The LIVES Care Team are appealing for qualified volunteers to come forward to offer their services.
You can contact [email protected] for more information, or call 01507 525999.
Ambulatory Emergency Care extended
Meanwhile, a new major emergency scheme has been rolled out at Lincoln Hospital, offering urgent same day treatment for patients.
The Ambulatory Emergency Care (AEC) service will mean most people will not have to be admitted to hospital before gaining treatment.
Patients with certain conditions, such as mild asthma, falls, suspected blood clots, chest pains and skin infections who arrive via A&E or are sent by their GP will also be fast tracked for assessments and tests.
It is hoped that the scheme will free up hospital beds, leading to a reduction in waiting times.
Dr Ben Loryman, A&E Consultant at Lincoln, said: “This is a significant development for the hospital and the feedback we have received from patients so far has been extremely positive.
“The service is already having a measurable effect on the number of patients we are able to discharge.

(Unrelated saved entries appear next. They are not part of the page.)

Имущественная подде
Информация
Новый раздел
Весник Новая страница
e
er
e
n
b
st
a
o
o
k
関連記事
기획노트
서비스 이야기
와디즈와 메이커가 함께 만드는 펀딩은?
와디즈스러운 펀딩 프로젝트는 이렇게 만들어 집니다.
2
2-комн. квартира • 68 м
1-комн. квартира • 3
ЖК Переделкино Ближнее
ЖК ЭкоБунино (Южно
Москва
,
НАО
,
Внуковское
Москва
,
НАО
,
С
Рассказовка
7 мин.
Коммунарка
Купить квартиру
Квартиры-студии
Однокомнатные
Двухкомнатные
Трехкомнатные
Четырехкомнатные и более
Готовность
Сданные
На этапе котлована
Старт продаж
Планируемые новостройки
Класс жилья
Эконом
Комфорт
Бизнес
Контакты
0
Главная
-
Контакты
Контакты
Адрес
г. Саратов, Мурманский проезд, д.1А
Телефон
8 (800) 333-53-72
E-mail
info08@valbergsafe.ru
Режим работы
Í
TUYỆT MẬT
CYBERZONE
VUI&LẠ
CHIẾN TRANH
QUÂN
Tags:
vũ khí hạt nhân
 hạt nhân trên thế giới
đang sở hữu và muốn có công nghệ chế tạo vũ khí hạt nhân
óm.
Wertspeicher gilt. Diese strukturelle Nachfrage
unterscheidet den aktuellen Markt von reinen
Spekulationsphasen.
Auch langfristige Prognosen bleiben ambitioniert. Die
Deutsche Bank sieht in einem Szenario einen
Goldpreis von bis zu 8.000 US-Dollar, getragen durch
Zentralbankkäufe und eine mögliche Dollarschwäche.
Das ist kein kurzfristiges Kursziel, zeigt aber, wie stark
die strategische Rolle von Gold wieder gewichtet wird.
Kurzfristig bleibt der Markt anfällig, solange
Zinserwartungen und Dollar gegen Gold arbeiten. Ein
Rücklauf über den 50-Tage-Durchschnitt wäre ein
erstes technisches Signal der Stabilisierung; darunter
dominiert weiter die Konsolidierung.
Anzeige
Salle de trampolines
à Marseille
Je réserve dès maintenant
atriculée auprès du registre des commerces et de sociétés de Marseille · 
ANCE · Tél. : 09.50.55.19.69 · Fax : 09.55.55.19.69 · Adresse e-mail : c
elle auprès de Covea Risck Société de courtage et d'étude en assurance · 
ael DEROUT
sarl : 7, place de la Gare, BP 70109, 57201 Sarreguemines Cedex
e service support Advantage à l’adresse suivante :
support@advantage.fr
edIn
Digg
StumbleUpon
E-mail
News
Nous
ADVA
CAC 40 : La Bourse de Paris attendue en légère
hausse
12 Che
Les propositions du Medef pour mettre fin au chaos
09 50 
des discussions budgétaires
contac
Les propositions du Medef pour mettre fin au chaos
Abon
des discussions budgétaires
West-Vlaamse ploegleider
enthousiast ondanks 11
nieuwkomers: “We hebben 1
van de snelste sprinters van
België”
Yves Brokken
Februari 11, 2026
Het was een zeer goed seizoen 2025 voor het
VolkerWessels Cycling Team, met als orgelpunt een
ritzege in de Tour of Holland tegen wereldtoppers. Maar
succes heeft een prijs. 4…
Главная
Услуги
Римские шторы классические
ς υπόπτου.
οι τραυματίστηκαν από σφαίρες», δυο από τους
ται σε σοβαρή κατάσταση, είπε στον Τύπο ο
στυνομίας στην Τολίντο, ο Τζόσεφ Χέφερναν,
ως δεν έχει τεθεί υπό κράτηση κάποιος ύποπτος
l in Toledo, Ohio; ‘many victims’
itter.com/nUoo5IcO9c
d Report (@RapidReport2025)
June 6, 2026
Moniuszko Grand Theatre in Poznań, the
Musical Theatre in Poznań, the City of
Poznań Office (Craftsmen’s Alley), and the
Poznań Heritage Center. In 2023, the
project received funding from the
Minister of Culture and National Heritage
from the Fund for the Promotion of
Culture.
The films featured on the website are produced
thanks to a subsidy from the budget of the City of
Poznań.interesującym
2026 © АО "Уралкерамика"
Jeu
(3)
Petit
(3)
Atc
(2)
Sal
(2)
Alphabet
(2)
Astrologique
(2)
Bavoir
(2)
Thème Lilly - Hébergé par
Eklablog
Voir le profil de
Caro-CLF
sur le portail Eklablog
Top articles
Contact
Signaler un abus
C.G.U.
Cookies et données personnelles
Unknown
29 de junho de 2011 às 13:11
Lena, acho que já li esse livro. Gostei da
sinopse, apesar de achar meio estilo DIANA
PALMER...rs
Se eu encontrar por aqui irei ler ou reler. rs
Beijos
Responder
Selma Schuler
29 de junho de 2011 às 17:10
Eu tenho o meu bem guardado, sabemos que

“Since the unit launched we have been able to discharge over 400 patients most of whom would have been admitted to hospital otherwise. As a result there has been a 12% reduction in admissions to the Medical Emergency Assessment Unit.
“The safety of our patients is paramount and we will only allow patients home on the same day if assessments have confirmed that their clinical condition does not require a stay in hospital.”